The GOSH Manifesto for open science is fresh out of the box. In March 2016, at Cern in Geneva, the GOSH! event (Gathering for Open Science Hardware) gathered around fifty of the most active developers, users and DIYers in the field of Open Science Hardware. The mailing list has since been the place for discussions and the drafting of a manifesto for “open science equipment on a global scale”. Here is this text, published a few days ago (more than 75 people have already signed it):
The Global Open Science Hardware (GOSH) movement seeks to reduce barriers between diverse creators and users of scientific tools to support the pursuit and growth of knowledge. These are our principles:
“GOSH is accessible
“Anyone can create, obtain, study, modify, distribute, use, and share designs of open science hardware projects.
“Tools are open, free (libre), and licensed as such.
“Our documents are understandable and communicative.
“We share rather than act territorially.
“For socioeconomic accessibility, materials are lowest cost and easy to obtain whenever possible.
“Open Science Hardware is maintainable and repairable.
“GOSH makes better science better
“Scientific experiments using open hardware are more reproducible, more comparable, and more likely to be replicated.
“Comparing data across sectors, standards, and countries is more likely when using open hardware.
“Reproducibility is a hallmark of good science, and open science hardware allows for greater reproducibility.
“Open science hardware makes more science.
“1,000 heads are better than 1.
“GOSH is ethical
“People have a right to knowledge, and thus a right to the tools to gain that knowledge.
“Users align their technologies with their values by becoming creators.
“The benefits of science should be shared with everyone, and cause no harm.
“Open science hardware is open to everybody, without considerations of scholarly background, country, race, sex, or religion and does not tolerate discrimination on these grounds.
“GOSH is used for peaceful purposes.
“GOSH changes the culture of science
“We advocate for open science, which requires open science hardware.
“We move science toward communal, accessible, and collaborative practices, and away from territorial, proprietary, institutional, and individualistic practices.
“We create more options for people to pursue research, both inside existing institutions (academia, NGOs, government, non-profit, start-up, business) and outside institutions altogether.

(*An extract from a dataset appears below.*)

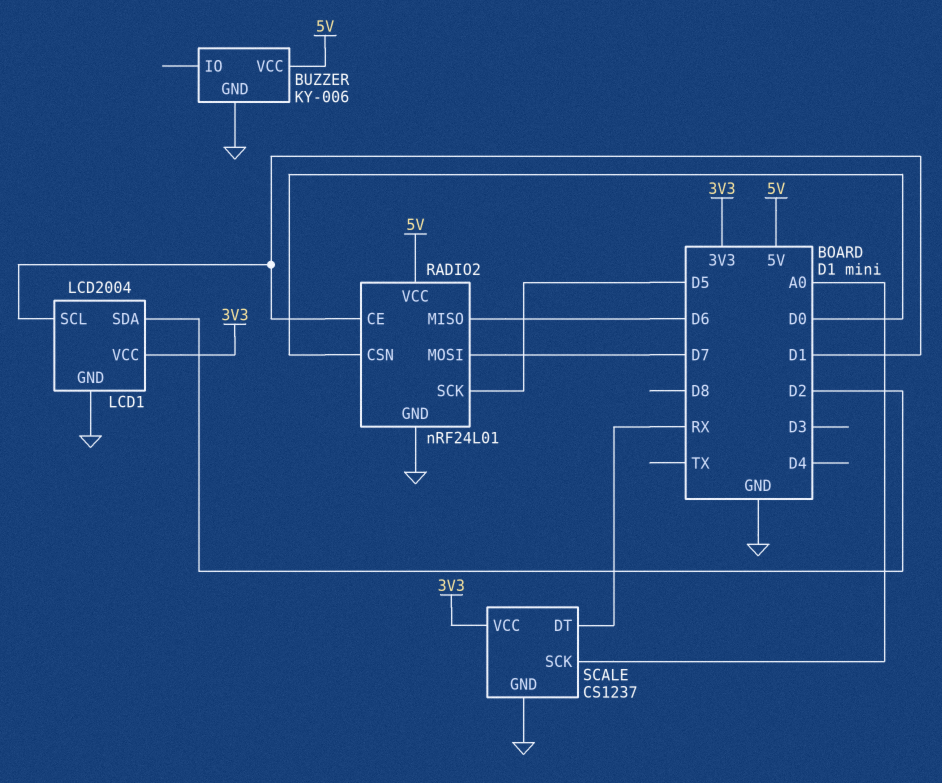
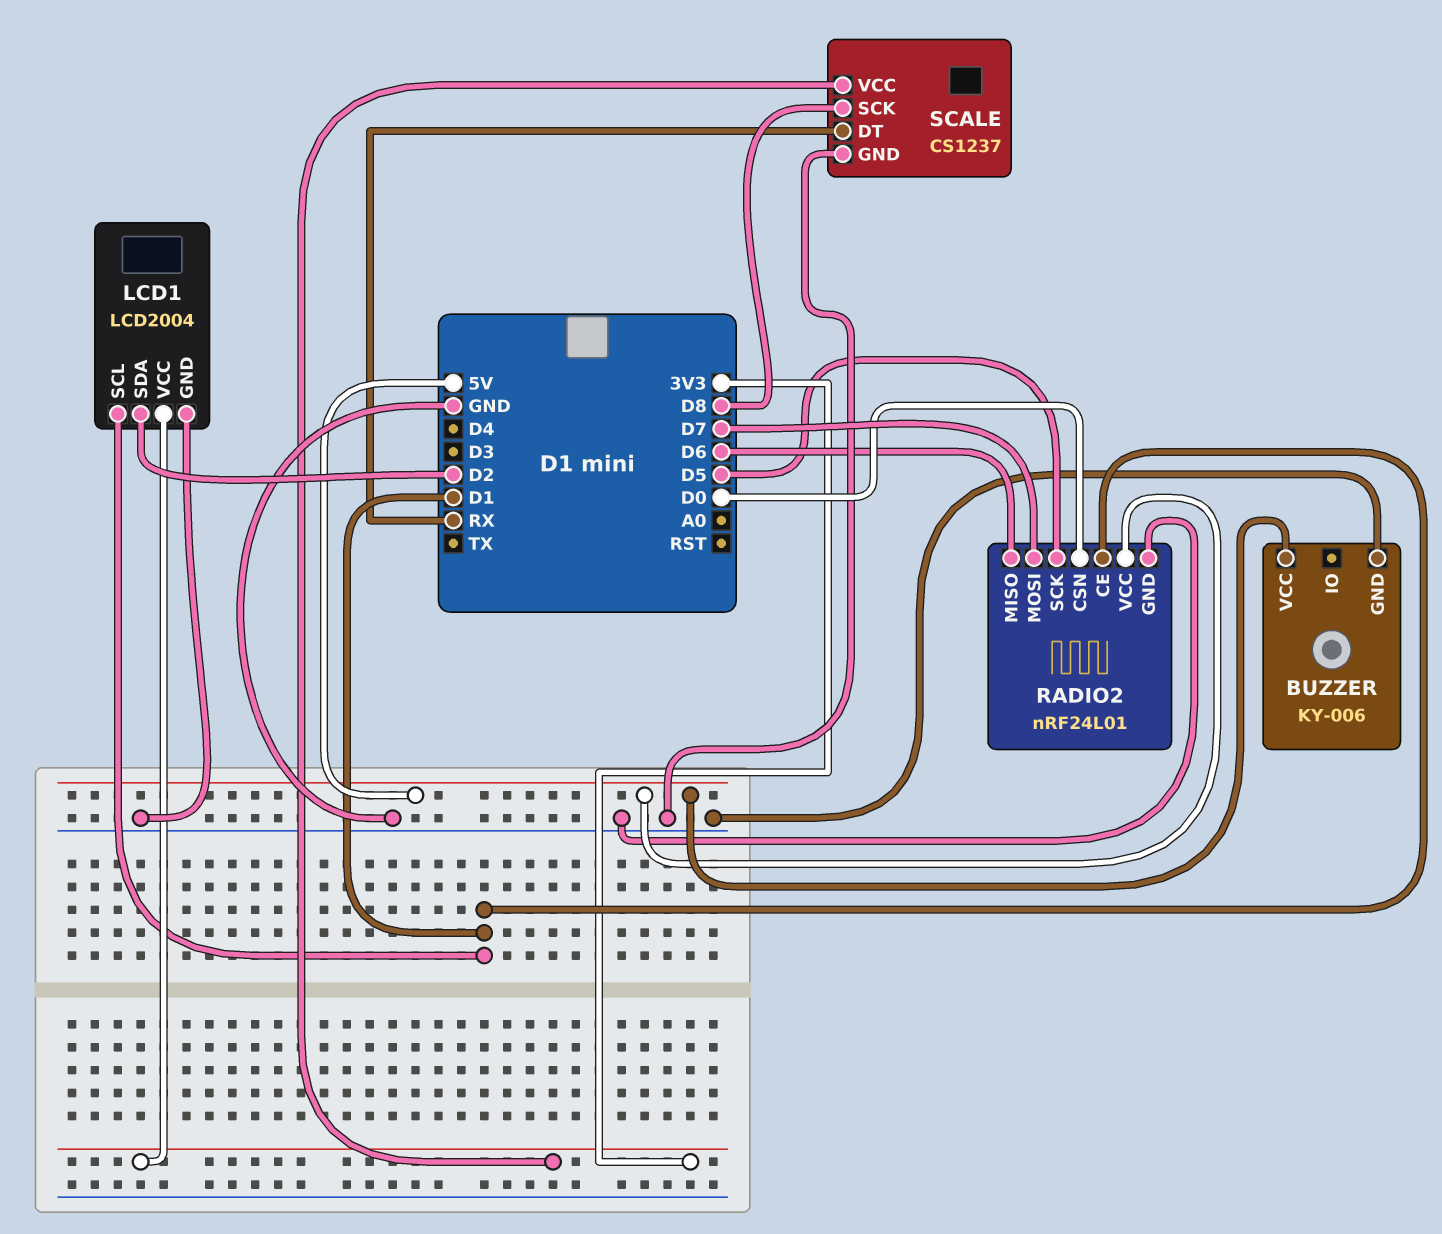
SCALE pin SCK: A0 -> D8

“We make spaces for science beyond established institutions (e.g. academia and NGOs) so there are more options for research trajectories.
“We broaden the methods of pursuing way we do science, so the ways of knowing from a wide range of people are part of knowledge creation, now and in the future.
“GOSH democratizes science
“More people and more types of people can take part in and benefit from science.
“We break silos, both between disciplines and between types of institutions, bridging different domains of knowledge—you don’t have to be a “biologist” to do biology, or have a degree to do research.
“Open science hardware decreases the divide between the global north and south, professionals and amateurs, particularly in low incomes countries.
“Open science hardware puts local knowledge in action and contributes to cognitive justice.
“Open science hardware allows a diversity of values and voices to ask research questions and to make technology.
“GOSH has no high priests
“We have community champions, not a central authority.
“We are an active community invested in shared accomplishments.
“We build on each other’s work rather than work in isolation.
“The more, the merrier.
“GOSH empowers people
“To pursue research based on their interests.
“To pursue research based on the needs of their communities.
“To conduct research through many forms of support (including financial, personnel, time, material supports)
“To achieve their ideas at low cost.
“To understand how their tools work through borrowing, building, and sharing technology.
“To have technological transparency and public oversight.
“To build a movement.
“GOSH has no black boxes
“(‘Black boxes’ refer to any complex piece of equipment with contents that are mysterious to the user. Technologies are open source.)
“Through borrowing, building, and sharing technology, we understand how our tools work.
“Building GOSH is a form of learning by doing.
“Open Science Hardware increases technological transparency and public oversight.
“GOSH is impactful tools
“Technologies are adaptable and therefore can directly address local social and technical needs.
“There is a direct link between what a community of users needs and science hardware because the community of users can access, change, adapt, and use the tools.
“Open science hardware allows users to post knowledge and results early and often, allowing tools to be agile and responsive.
“Open science hardware is designed to scale.
“GOSH allows multiple futures for science
“Research can happen in or out of the academy, in or out of the lab, in or out of commercial spaces.
“GOSH changes the norms within established, institutional science where researchers openly share knowledge and technology.
“With GOSH Indigenous/Non-scientist peoples can make research in their native language and adapted to their local context.
“GOSH allows science to happen in places it would not usually happen.
“GOSH aims to make cultural change so these opportunities are intergenerational.”